Novo álbum da série ‘A Música do Brasil’ com Osesp e solistas | Francisco Mignone

Isabella Matheus
Capa do álbum Concertos and Concertinos

Está disponível em todas as plataformas digitais, a partir de 26 de julho, o novo lançamento da Orquestra Sinfônica do Estado de São Paulo – Osesp pela série A Música do Brasil, que faz parte do projeto Brasil em Concerto, uma parceria do Instituto Guimarães Rosa, órgão de cultura do Ministério das Relações Exteriores, com três orquestras brasileiras — além da Osesp, fazem parte as Filarmônicas de Minas Gerais e de Goiás —, com a Academia Brasileira de Música e com o selo Naxos.

Gravado na Sala São Paulo entre 2021 e 2022 e com produção, engenharia e edição de Ulrich Schneider, este é o vigésimo terceiro título da série A Música do Brasil. O álbum traz quatro obras emocionantes do compositor paulista Francisco Mignone, um dos maiores nomes da música sinfônica brasileira, interpretadas pela Osesp e pelos solistas Fabio Zanon (violão), Emmanuele Baldini (violino), Ovanir Buosi (clarinete) e Alexandre Silvério (fagote), sob regência dos maestros Giancarlo Guerrero e Neil Thomson: são elas o Concerto para violão, o Concertino para clarinete, o Concertino para fagote e o Concerto para violino e orquestra.

Sentimental, telúrico, exuberante, polivalente e extremamente eclético, Francisco Mignone (1987-1986) foi uma das principais figuras da música brasileira no século XX. Com extrema inteligência e inabalável bom humor, Mignone percorreu inúmeros estilos e gêneros composicionais, do serialismo ao politonalismo, do nacionalismo arraigado à música de sabor europeu. Seu catálogo de obras é extenso, incluindo todos os gêneros de música vocal e instrumental. Desse gigantesco painel criativo, é possível destacar obras de imagens fortes e orquestração brilhante, como a ópera O Chalaça e o balé Quincas Berro d’Água, além de Festa das Igrejas e o celebrado Maracatu de Chico-Rei, gravados e lançados em CD pela Osesp. É também possível apontar delicadas miniaturas, como os 12 Estudos para violão ou as inesquecíveis Valsas de esquina, para piano, reflexos de seu relacionamento intelectual com Mário de Andrade, que o influenciou definitivamente a abraçar, em perspectiva estética, a causa da música brasileira. Em sua juventude, Mignone estudou em São Paulo, no Conservatório Dramático e Musical, aperfeiçoando-se mais tarde em Milão, na Itália, com Vincenzo Ferroni. A partir de 1933, passou a residir no Rio de Janeiro, onde se tornou — em 1939 — professor de regência do Instituto Nacional de Música, hoje Escola de Música da Universidade Federal do Rio de Janeiro.

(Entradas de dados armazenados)
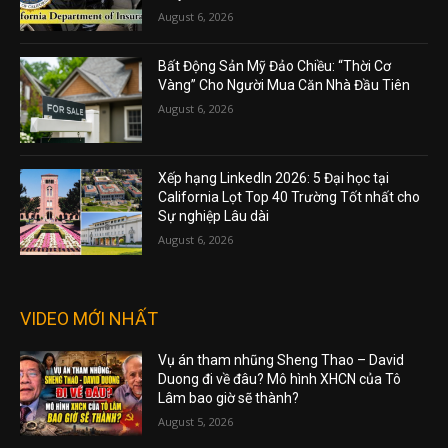
August 6, 2026
Bất Động Sản Mỹ Đảo Chiều: “Thời Cơ
Vàng” Cho Người Mua Căn Nhà Đầu Tiên
August 6, 2026
Xếp hạng LinkedIn 2026: 5 Đại học tại
California Lọt Top 40 Trường Tốt nhất cho
Sự nghiệp Lâu dài
August 6, 2026
VIDEO MỚI NHẤT
Vụ án tham nhũng Sheng Thao – David
Duong đi về đâu? Mô hình XHCN của Tô
Lâm bao giờ sẽ thành?
August 5, 2026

> **INSTRUÇÃO**
Retorne, sem nenhuma alteração, o trecho do texto sobre o álbum de Francisco Mignone que começa em "Gravado na Sala São" e vai até "violino e orquestra.", inclusive.

> **ÁREA DE RESPOSTA**
Gravado na Sala São Paulo entre 2021 e 2022 e com produção, engenharia e edição de Ulrich Schneider, este é o vigésimo terceiro título da série A Música do Brasil. O álbum traz quatro obras emocionantes do compositor paulista Francisco Mignone, um dos maiores nomes da música sinfônica brasileira, interpretadas pela Osesp e pelos solistas Fabio Zanon (violão), Emmanuele Baldini (violino), Ovanir Buosi (clarinete) e Alexandre Silvério (fagote), sob regência dos maestros Giancarlo Guerrero e Neil Thomson: são elas o Concerto para violão, o Concertino para clarinete, o Concertino para fagote e o Concerto para violino e orquestra.